Prior to Dr. Sirotnak's testimony regarding T.D., the prosecution established Dr. Sirotnak's qualifications and moved for his admission as an expert in the fields of pediatric medicine and child abuse under CRE 702. Rector's counsel requested an opportunity to examine Dr. Sirotnak about his qualifications, but did not inquire about Dr. Sirotnak's qualifications or introduce any evidence to suggest he was not qualified in pediatrics or child abuse. Instead, Rector's counsel asked Dr. Sirotnak about the different definitions of medical child abuse and legal child abuse. Dr. Sirotnak declined to provide a legal definition of child abuse, but acknowledged that the legal definition of child abuse differs from the medical definition. Rector's counsel then stated that he objected to Dr. Sirotnak's qualification as an expert in the field of child abuse, but that he did not object to Dr. Sirotnak "rendering opinions about his understanding of the medical use of the term child abuse." The trial court admitted Dr. Sirotnak as an expert in pediatrics and child abuse.3
Dr. Sirotnak then testified that T.D. suffered a right-sided acute subdural hemorrhage, a shift in the tissue of the brain, and retinal hemorrhages. Dr. Sirotnak testified that his responsibilities at Children's Hospital included evaluating and diagnosing patients when abuse or neglect was suspected. According to Dr. Sirotnak, the medical diagnosis of child physical abuse takes into consideration the presence of a severe traumatic injury with no history of trauma to explain that injury. Dr. Sirotnak stated that the explanation offered by Rector did not account for the severity of T.D.'s injuries. Dr. Sirotnak concluded that, in his expert opinion, within a reasonable degree of medical certainty, T.D.'s injuries were the result of abuse. Rector's counsel made no objection to Dr. Sirotnak's trial testimony.
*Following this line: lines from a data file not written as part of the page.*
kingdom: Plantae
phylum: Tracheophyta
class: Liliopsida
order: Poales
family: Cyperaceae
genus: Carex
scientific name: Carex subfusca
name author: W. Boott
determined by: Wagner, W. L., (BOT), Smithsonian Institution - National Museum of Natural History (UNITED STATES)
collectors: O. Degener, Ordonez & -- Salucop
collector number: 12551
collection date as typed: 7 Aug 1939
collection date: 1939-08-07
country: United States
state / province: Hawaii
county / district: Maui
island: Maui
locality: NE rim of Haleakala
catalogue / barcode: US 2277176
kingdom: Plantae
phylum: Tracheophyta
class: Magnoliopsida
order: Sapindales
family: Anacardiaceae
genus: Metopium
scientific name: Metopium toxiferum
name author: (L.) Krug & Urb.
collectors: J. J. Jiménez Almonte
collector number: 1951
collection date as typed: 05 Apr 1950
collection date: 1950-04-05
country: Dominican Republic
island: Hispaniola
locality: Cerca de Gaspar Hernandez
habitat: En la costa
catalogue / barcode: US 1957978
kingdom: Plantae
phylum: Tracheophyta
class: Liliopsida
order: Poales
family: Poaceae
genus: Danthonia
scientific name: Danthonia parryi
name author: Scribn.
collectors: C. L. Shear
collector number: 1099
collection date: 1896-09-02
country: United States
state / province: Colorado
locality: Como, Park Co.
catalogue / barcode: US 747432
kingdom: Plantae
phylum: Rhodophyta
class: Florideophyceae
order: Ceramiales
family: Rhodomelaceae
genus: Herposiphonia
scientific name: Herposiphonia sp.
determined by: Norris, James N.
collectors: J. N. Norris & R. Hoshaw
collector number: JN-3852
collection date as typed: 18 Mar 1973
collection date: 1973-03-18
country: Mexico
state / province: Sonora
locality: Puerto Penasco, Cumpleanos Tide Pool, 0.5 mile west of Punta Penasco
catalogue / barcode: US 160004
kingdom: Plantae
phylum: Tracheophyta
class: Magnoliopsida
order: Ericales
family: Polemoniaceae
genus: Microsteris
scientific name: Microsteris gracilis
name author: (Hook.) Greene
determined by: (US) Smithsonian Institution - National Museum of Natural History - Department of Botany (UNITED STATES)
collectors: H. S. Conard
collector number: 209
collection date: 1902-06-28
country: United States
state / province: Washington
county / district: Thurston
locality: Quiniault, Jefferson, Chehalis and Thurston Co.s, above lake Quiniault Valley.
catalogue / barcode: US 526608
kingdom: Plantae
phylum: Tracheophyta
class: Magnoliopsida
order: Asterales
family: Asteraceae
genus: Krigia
A jury convicted Rector of felony child abuse. She was sentenced to fifteen years in prison plus five years of mandatory parole. Rector appealed her conviction, arguing, among other issues, that the trial court erred in denying her a Shreck hearing related to Dr. Sirotnak's testimony regarding medical child abuse. The court of appeals reversed Rector's conviction and remanded for a new trial, concluding that the trial court abused its discretion in failing to make adequate inquiry or specific findings regarding the reliability and potential prejudice of Dr. Sirotnak's testimony under Shreck. The court of appeals further determined that Dr. Sirotnak's testimony that T.D.'s injuries resulted from child abuse was not proper because such testimony concerned the ultimate legal determination of Rector's guilt.4
PART EXCISED
III. Conclusion
The trial court did not abuse its discretion when it declined to hold a Shreck hearing. Rector's pretrial Shreck motion challenged testimony by Dr. Winston about shaken-baby syndrome — a diagnosis none of the experts intended to offer. The pretrial motion did not challenge testimony by Dr. Sirotnak or the medical diagnosis of child abuse and no subsequent Shreck challenge was raised. Likewise, no contemporaneous objection was made during Dr. Sirotnak's trial testimony to alert the trial court that Rector challenged the expert testimony as to reliability or prejudice. Whether Dr. Sirotnak's testimony about medical child abuse usurped the role of the jury was not properly before the court of appeals, nor did the admission of the testimony amount to plain error. Accordingly, we reverse the court of appeals.